**WORK TO BE COMPLETED:** Every line that holds the word "Urothelial" needs to be copied from the data below.
[Opening RECORD SET section]
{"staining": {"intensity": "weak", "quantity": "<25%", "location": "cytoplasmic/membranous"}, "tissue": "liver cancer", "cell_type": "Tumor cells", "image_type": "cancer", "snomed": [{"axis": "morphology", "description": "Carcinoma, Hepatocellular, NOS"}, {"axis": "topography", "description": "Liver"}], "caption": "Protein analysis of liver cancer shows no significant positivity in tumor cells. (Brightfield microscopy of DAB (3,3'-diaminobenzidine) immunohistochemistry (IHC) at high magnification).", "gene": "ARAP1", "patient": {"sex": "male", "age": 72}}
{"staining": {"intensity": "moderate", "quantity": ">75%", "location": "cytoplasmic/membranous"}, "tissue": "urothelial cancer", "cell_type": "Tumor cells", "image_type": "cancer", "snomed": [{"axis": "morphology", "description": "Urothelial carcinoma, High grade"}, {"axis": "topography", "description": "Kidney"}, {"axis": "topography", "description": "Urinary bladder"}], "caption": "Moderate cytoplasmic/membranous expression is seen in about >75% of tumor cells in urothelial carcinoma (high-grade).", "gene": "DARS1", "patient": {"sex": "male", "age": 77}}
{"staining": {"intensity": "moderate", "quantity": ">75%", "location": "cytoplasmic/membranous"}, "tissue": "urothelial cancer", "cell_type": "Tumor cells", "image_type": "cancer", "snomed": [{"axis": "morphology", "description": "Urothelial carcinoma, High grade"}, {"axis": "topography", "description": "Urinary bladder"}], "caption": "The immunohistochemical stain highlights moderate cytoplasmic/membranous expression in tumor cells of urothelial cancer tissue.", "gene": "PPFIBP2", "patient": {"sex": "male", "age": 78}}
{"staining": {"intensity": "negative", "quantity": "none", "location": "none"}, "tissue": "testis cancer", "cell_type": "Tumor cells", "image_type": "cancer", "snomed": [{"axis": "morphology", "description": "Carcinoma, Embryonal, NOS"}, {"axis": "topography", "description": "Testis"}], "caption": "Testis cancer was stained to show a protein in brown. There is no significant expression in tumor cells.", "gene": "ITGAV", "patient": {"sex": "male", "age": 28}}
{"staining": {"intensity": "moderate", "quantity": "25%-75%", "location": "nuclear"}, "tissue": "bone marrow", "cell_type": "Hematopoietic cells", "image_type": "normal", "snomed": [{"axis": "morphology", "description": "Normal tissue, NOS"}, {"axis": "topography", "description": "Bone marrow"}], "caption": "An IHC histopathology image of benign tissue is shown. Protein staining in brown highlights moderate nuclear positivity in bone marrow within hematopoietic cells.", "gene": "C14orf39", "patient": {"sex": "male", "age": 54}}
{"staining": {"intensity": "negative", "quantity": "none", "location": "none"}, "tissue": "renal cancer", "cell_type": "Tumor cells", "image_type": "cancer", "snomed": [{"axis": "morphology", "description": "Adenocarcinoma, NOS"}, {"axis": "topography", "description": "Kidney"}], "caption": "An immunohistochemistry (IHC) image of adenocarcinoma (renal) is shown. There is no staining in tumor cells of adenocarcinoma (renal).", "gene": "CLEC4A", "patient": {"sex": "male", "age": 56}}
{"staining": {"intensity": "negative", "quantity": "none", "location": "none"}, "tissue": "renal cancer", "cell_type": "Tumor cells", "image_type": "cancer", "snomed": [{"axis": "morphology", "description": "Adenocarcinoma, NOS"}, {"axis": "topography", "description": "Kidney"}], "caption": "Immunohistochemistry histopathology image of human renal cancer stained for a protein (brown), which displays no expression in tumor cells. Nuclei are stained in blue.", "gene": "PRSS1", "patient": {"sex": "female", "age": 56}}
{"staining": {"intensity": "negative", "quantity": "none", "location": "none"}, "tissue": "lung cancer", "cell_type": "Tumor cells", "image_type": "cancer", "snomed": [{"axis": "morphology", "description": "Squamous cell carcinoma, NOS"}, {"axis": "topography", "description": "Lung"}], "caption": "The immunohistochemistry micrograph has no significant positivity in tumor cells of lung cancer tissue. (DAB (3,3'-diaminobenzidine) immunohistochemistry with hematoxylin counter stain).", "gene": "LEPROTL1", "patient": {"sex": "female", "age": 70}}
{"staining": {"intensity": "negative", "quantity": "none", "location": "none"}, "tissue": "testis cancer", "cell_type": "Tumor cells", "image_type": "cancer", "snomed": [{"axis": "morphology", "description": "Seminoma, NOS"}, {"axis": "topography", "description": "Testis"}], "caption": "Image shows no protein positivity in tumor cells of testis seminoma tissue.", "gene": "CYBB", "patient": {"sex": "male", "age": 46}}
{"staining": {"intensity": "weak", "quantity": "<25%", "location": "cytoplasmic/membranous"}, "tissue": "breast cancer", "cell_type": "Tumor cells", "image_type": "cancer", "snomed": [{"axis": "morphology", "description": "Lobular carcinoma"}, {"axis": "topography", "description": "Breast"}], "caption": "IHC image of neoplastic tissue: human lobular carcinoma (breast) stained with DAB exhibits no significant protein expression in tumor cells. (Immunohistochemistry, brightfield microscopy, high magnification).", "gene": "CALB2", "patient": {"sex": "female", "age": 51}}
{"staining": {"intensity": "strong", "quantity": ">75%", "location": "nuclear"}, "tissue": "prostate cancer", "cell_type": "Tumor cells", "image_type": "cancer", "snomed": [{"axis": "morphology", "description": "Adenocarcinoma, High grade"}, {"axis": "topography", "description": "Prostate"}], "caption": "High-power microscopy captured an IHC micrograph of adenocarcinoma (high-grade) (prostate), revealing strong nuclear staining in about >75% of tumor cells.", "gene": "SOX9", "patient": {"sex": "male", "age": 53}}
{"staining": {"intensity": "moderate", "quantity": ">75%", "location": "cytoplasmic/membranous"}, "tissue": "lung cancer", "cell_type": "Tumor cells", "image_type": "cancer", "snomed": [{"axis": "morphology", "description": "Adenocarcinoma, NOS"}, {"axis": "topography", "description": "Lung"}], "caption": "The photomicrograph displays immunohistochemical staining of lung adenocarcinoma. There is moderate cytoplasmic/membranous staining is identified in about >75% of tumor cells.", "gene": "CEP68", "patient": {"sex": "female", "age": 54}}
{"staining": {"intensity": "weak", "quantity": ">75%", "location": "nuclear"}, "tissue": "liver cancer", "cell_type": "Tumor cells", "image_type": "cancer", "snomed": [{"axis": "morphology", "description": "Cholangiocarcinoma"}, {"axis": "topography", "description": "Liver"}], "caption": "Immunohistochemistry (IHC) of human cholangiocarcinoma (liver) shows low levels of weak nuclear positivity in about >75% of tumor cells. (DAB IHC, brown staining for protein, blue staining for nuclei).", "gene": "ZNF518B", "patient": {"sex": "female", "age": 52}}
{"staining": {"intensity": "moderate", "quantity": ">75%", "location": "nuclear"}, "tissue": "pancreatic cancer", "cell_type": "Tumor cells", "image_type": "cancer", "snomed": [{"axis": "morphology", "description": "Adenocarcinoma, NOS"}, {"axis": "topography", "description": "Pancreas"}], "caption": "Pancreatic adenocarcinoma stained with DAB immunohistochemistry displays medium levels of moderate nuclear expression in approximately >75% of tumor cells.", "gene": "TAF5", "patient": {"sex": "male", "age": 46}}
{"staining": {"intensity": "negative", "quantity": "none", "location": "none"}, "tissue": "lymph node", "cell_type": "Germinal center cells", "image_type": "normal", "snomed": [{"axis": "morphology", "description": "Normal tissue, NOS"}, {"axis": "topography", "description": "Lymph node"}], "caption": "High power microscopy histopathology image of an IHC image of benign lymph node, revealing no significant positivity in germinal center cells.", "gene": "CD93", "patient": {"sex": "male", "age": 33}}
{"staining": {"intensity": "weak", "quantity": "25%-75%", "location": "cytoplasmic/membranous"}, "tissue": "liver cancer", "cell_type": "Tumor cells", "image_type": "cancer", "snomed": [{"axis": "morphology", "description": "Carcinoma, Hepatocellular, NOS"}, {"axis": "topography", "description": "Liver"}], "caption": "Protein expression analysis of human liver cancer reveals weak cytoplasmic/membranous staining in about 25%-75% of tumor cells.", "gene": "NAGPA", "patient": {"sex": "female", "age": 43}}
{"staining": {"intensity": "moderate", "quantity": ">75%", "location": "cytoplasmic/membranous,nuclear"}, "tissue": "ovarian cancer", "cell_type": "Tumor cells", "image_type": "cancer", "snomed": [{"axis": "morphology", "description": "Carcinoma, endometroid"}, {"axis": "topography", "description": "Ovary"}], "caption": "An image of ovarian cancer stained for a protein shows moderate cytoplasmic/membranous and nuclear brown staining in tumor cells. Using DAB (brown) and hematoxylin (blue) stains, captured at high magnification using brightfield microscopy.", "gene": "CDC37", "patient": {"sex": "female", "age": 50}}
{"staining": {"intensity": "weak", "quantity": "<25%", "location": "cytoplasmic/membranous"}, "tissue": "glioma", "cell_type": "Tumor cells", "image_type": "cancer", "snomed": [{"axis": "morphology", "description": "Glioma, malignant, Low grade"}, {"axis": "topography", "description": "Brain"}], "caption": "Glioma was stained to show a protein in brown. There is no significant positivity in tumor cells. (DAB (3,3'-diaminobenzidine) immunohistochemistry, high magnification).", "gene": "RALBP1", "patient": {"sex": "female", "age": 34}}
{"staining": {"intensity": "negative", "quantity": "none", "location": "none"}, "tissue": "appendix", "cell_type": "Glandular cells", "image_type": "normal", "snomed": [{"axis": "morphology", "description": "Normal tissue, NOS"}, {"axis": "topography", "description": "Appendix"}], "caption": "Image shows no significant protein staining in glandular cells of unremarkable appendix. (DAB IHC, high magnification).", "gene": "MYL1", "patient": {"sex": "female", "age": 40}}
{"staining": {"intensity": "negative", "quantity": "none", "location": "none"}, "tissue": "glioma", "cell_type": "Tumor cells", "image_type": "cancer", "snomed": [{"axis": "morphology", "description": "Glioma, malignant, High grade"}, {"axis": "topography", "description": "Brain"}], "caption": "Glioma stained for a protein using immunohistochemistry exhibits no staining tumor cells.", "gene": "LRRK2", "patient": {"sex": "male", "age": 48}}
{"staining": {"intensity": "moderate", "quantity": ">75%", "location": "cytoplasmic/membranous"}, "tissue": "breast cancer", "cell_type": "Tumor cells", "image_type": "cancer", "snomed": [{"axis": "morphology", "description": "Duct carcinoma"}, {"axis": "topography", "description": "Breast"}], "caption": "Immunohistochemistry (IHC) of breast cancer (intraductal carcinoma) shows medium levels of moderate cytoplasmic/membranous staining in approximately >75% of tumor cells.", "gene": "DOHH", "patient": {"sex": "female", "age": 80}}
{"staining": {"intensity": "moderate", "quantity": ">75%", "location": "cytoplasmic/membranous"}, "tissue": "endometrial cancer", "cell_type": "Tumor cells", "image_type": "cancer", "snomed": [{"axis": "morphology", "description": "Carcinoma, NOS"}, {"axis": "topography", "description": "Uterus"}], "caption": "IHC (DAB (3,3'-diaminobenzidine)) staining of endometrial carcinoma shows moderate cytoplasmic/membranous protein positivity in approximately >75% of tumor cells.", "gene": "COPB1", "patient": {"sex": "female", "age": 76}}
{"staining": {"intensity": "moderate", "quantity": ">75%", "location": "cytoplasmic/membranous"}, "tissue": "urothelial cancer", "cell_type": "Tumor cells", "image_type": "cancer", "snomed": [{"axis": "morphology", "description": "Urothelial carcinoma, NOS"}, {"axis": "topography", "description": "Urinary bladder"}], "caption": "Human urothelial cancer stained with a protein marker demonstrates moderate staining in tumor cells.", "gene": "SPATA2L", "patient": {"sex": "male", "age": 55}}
[Closing RECORD SET section]
**EXPECTED ANSWER:**
{"staining": {"intensity": "moderate", "quantity": ">75%", "location": "cytoplasmic/membranous"}, "tissue": "urothelial cancer", "cell_type": "Tumor cells", "image_type": "cancer", "snomed": [{"axis": "morphology", "description": "Urothelial carcinoma, High grade"}, {"axis": "topography", "description": "Kidney"}, {"axis": "topography", "description": "Urinary bladder"}], "caption": "Moderate cytoplasmic/membranous expression is seen in about >75% of tumor cells in urothelial carcinoma (high-grade).", "gene": "DARS1", "patient": {"sex": "male", "age": 77}}
{"staining": {"intensity": "moderate", "quantity": ">75%", "location": "cytoplasmic/membranous"}, "tissue": "urothelial cancer", "cell_type": "Tumor cells", "image_type": "cancer", "snomed": [{"axis": "morphology", "description": "Urothelial carcinoma, High grade"}, {"axis": "topography", "description": "Urinary bladder"}], "caption": "The immunohistochemical stain highlights moderate cytoplasmic/membranous expression in tumor cells of urothelial cancer tissue.", "gene": "PPFIBP2", "patient": {"sex": "male", "age": 78}}
{"staining": {"intensity": "moderate", "quantity": ">75%", "location": "cytoplasmic/membranous"}, "tissue": "urothelial cancer", "cell_type": "Tumor cells", "image_type": "cancer", "snomed": [{"axis": "morphology", "description": "Urothelial carcinoma, NOS"}, {"axis": "topography", "description": "Urinary bladder"}], "caption": "Human urothelial cancer stained with a protein marker demonstrates moderate staining in tumor cells.", "gene": "SPATA2L", "patient": {"sex": "male", "age": 55}}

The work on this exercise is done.